Source material:
· · · · ·
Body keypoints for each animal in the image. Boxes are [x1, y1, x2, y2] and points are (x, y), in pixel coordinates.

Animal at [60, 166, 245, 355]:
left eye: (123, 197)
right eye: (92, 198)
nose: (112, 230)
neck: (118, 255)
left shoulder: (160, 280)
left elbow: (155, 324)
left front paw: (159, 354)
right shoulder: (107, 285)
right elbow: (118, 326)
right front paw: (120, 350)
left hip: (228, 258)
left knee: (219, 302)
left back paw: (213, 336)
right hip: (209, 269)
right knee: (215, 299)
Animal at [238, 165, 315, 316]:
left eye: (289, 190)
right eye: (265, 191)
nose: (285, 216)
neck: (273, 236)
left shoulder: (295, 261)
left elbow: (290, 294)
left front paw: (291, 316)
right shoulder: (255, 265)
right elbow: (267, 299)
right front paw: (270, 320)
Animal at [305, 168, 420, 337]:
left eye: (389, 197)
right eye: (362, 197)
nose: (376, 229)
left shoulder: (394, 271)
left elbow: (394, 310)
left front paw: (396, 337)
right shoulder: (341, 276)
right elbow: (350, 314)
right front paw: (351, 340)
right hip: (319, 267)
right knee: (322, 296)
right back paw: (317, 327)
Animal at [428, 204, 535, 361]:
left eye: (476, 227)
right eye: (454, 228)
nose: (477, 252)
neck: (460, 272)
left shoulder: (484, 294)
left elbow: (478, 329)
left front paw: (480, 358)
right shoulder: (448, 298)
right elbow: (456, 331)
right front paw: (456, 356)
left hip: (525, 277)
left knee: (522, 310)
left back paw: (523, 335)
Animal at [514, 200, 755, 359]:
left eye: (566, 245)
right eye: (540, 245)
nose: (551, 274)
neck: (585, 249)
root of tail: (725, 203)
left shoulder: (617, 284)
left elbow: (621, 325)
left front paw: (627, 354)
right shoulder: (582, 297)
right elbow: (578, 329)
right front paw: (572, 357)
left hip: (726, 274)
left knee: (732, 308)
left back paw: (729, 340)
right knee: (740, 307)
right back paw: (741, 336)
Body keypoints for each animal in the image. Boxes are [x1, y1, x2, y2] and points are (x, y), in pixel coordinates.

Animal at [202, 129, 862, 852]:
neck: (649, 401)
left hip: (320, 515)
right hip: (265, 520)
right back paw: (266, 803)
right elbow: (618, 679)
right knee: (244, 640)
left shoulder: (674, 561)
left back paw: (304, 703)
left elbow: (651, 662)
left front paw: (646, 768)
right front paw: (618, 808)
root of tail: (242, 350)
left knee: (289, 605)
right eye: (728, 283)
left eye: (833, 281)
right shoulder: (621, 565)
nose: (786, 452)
· · · · ·
Task goal:
Could you give the data above again, exact in every line?

Exercise solution:
Body keypoints for each animal in the image. Boxes are [x1, y1, x2, y2] and points are (x, y), in pixel coordinates.

Animal at [60, 166, 245, 355]:
left eye: (123, 197)
right eye: (92, 198)
nose: (112, 230)
neck: (118, 255)
left shoulder: (160, 280)
left elbow: (155, 324)
left front paw: (159, 354)
right shoulder: (107, 285)
right elbow: (118, 326)
right front paw: (120, 350)
left hip: (228, 258)
left knee: (219, 302)
left back paw: (213, 336)
right hip: (209, 269)
right knee: (215, 299)
Animal at [238, 165, 315, 316]:
left eye: (289, 190)
right eye: (265, 191)
nose: (285, 216)
neck: (273, 236)
left shoulder: (295, 261)
left elbow: (290, 294)
left front paw: (291, 316)
right shoulder: (255, 265)
right elbow: (267, 299)
right front paw: (270, 320)
Animal at [305, 168, 420, 337]:
left eye: (389, 197)
right eye: (362, 197)
nose: (376, 229)
left shoulder: (394, 271)
left elbow: (394, 310)
left front paw: (396, 337)
right shoulder: (341, 276)
right elbow: (350, 314)
right front paw: (351, 340)
right hip: (319, 267)
right knee: (322, 296)
right back paw: (317, 327)
Animal at [428, 204, 535, 361]:
left eye: (476, 227)
right eye: (454, 228)
nose: (477, 252)
neck: (460, 272)
left shoulder: (484, 294)
left elbow: (478, 329)
left front paw: (480, 358)
right shoulder: (448, 298)
right elbow: (456, 331)
right front paw: (456, 356)
left hip: (525, 277)
left knee: (522, 310)
left back paw: (523, 335)
Animal at [514, 200, 755, 359]:
left eye: (566, 245)
right eye: (540, 245)
nose: (551, 274)
neck: (585, 249)
root of tail: (725, 203)
left shoulder: (617, 284)
left elbow: (621, 325)
left front paw: (627, 354)
right shoulder: (582, 297)
right elbow: (578, 329)
right front paw: (572, 357)
left hip: (726, 274)
left knee: (732, 308)
left back paw: (729, 340)
right knee: (740, 307)
right back paw: (741, 336)
Body keypoints for each animal in the image. Boxes are [x1, y1, x2, y2] and points are (x, y), in pixel coordinates.

Animal at [202, 129, 862, 852]:
neck: (649, 401)
left hip: (320, 515)
right hip: (265, 520)
right back paw: (266, 803)
right elbow: (618, 679)
right knee: (244, 640)
left shoulder: (674, 561)
left back paw: (304, 703)
left elbow: (651, 662)
left front paw: (646, 768)
right front paw: (618, 808)
root of tail: (242, 350)
left knee: (289, 605)
right eye: (728, 283)
left eye: (833, 281)
right shoulder: (621, 565)
nose: (786, 452)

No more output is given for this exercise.